→ WHAT THIS TASK INVOLVES:
Go through the data below and copy each line that includes "persistent".

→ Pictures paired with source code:
———
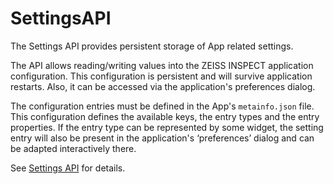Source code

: # SettingsAPI

The Settings API provides persistent storage of App related settings.

The API allows reading/writing values into the ZEISS INSPECT application configuration. This configuration is persistent and will survive application restarts. Also, it can be accessed via the application's preferences dialog.

The configuration entries must be defined in the App's `metainfo.json` file. This configuration defines the available keys, the entry types and the entry properties. If the entry type can be represented by some widget, the setting entry will also be present in the application's ‘preferences’ dialog and can be adapted interactively there.

See [Settings API](https://zeissiqs.github.io/zeiss-inspect-addon-api/2025/python_api/python_api.html#gom-api-settings) for details.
———
→ COMPLETED TASK:
The Settings API provides persistent storage of App related settings.
The API allows reading/writing values into the ZEISS INSPECT application configuration. This configuration is persistent and will survive application restarts. Also, it can be accessed via the application's preferences dialog.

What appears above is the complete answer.